RBC Monthly Income Fund?
I think this has been a "popular' fund over the years. Given it's recent performance (info. as of Aug 31/15): YTD: -1.8% & 1-Year: -2.6%, would this be a good time to put some money into it? Comments?
Not answering your question but I have held this fund in an open account for several years now with no complaints up until the last year. I too will be interested in any responses.
(I've held it on & off ... just thinking about dipping a toe in again)
I used to hold that fund, but I seem to recall that it could no longer be held in registered accounts.
I own TD Monthly Income (TDB622). The only MF I own. I use it in registered accounts to mop up dribs and drabs of income until such time I have enough to invest elsewhere. However, I have found that over years it has done as well as almost anything we own. It is a balanced fund, so you get fixed income along with equity so in a way, it mirrors our FI/Equity allocation.
The other fund I sometimes look at, but have never bought, is the Mawer Balanced fund (MAW104). Has some global exposure. They also have a new one called the Global Balanced fund (MAW130). MAW104 is rated 5-star by Morningstar vs 4-star for TDB622 and 3-star for RBF448 (RBC MI)
It's just another balanced fund, basically. What is the advantage of buying one of these 'monthly income' funds rather than just 50/50 canadian index and bonds, such as the XIU & XBB combo?
The only reason I can see is the return of capital, which is automatically "selling off" assets internally. If you did XIU & XBB, you'd have to sell shares manually to create the same cashflow.
However if you don't need the cashflow and regular payout, then I don't see any advantage versus XIU & XBB.
Even for the advantage of the regular cashflow, is that really worth the approx 1.1% extra annual fees versus using index ETFs?
in a time of slow growth and low interest rates that might continue for another decade 1.2% is too much
the costs of investing become crucial in a time like the present
it's too pricey imo
Yeah, it's just too big a fee. The balanced fund can be replicated using a low fee stock and bond ETF, perhaps XIC and VSB. Or alternatively, XIC + GIC ladder.
That's fundamentally the same exposure as RBC Monthly Income or any other of these balanced funds.
Imagine someone with 100k using one of those Monthly Income funds and unnecessarily throwing away over $1000 every year in fees!

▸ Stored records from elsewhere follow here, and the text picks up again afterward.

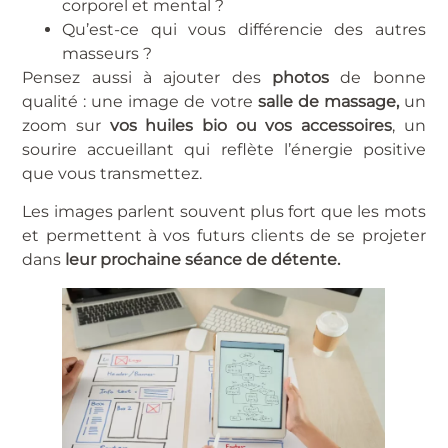
corporel et mental ?
Qu’est-ce qui vous différencie des autres
masseurs ?
Pensez aussi à ajouter des
photos
de bonne
qualité : une image de votre
salle de massage,
un
zoom sur
vos huiles bio ou vos accessoires
, un
sourire accueillant qui reflète l’énergie positive
que vous transmettez.
Les images parlent souvent plus fort que les mots
et permettent à vos futurs clients de se projeter
dans
leur prochaine séance de détente.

The funds don't hold the same securities as XIU/XBB and the FI/Equity ratio is not necessarily 50/50. They are managed funds with different portfolios and possibly higher actual yield. If you wish to compare 50/50 XIU/XBB (or any other funds/gics) vs the three balanced funds mentioned, it would be best to use actual numbers. I did a quick check - see below.
Originally Posted by james4beach
ROC? These bank monthly income funds don't usually pay out ROC, although it can happen if the distribution they set each January ends up being too high. 2014 was the first time that happened for TDB622.
In the end Total Return is what we should look at - these MI funds have performed quite well after the fees are paid. So don't get too hung up on the fees.
For example (after fee TOTAL Returns)
Last edited by agent99; 2015-10-19 at 02:16 PM.
interesting numbers 99. Thanks. I'm sure someone will pick them apart though.
As Agent said already, not directly comparable. Active mutual funds vary their equity/FI allocation and their stock picks, including ex-Canada picks in many cases. But an interesting comparison none the less.